**DATA SEGMENT**
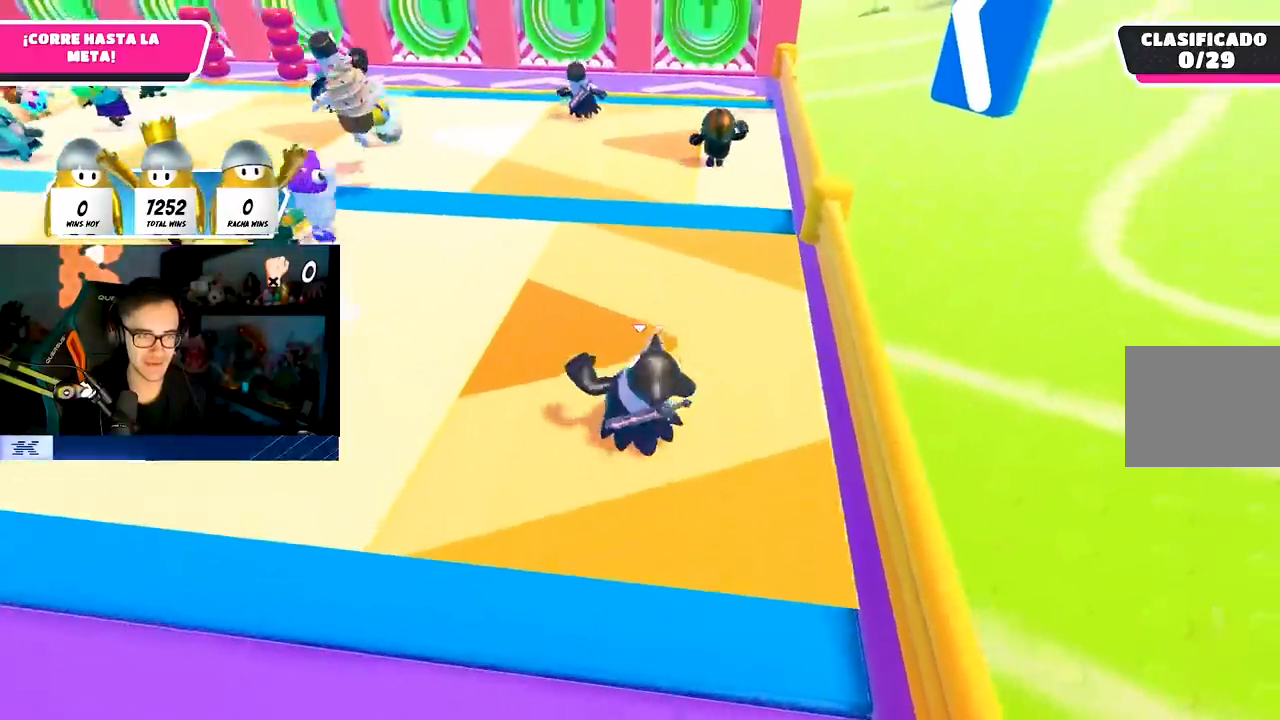
{"buttons": [], "left_stick": "up", "right_stick": "center", "events": []}
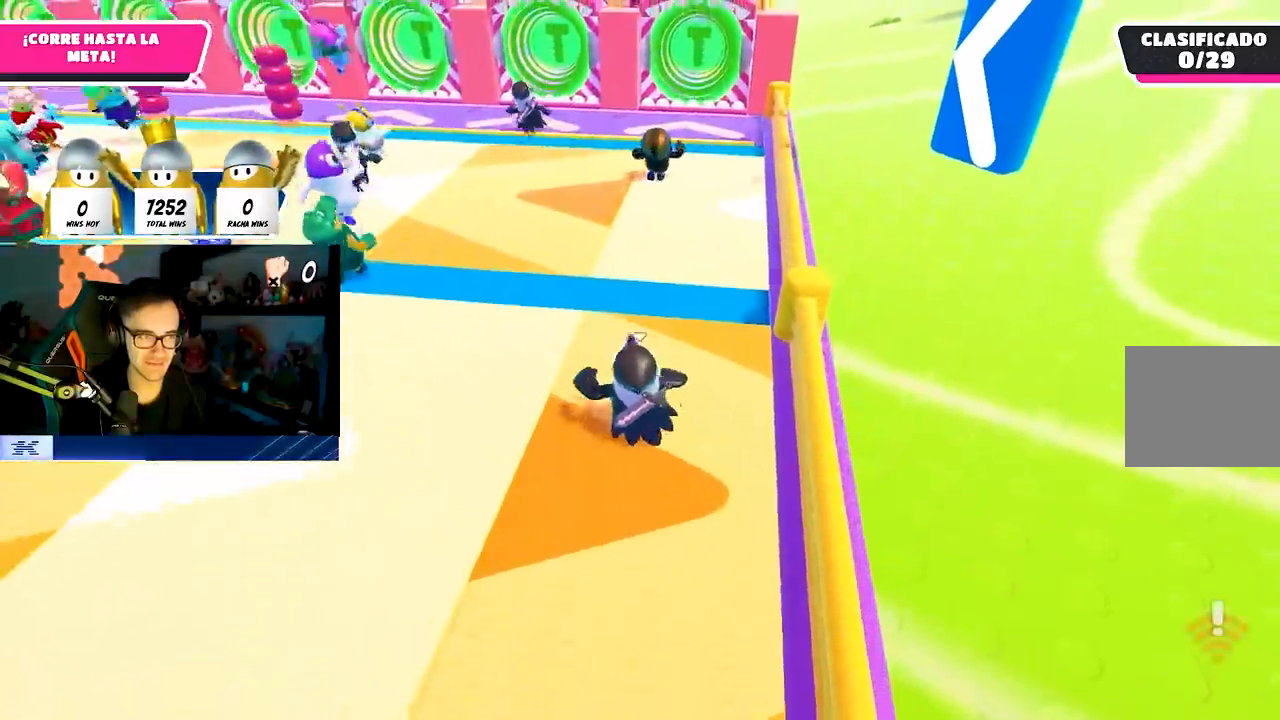
{"buttons": [], "left_stick": "up", "right_stick": "center", "events": [[150, "CROSS", "down"], [350, "CROSS", "up"]]}
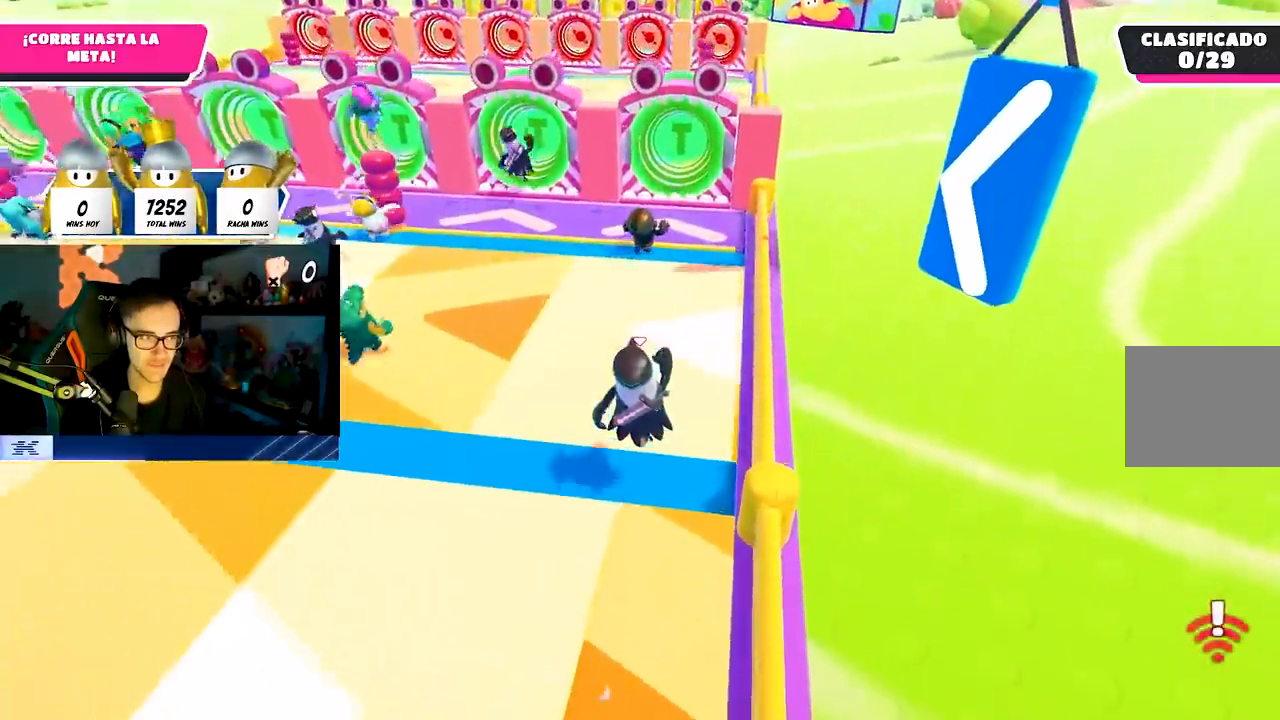
{"buttons": [], "left_stick": "up", "right_stick": "center", "events": []}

**PROBLEM**
Would you output the listing above verbatim, without its pictures?

**RESPONSE AREA**
{"buttons": [], "left_stick": "up", "right_stick": "center", "events": []}
{"buttons": [], "left_stick": "up", "right_stick": "center", "events": [[150, "CROSS", "down"], [350, "CROSS", "up"]]}
{"buttons": [], "left_stick": "up", "right_stick": "center", "events": []}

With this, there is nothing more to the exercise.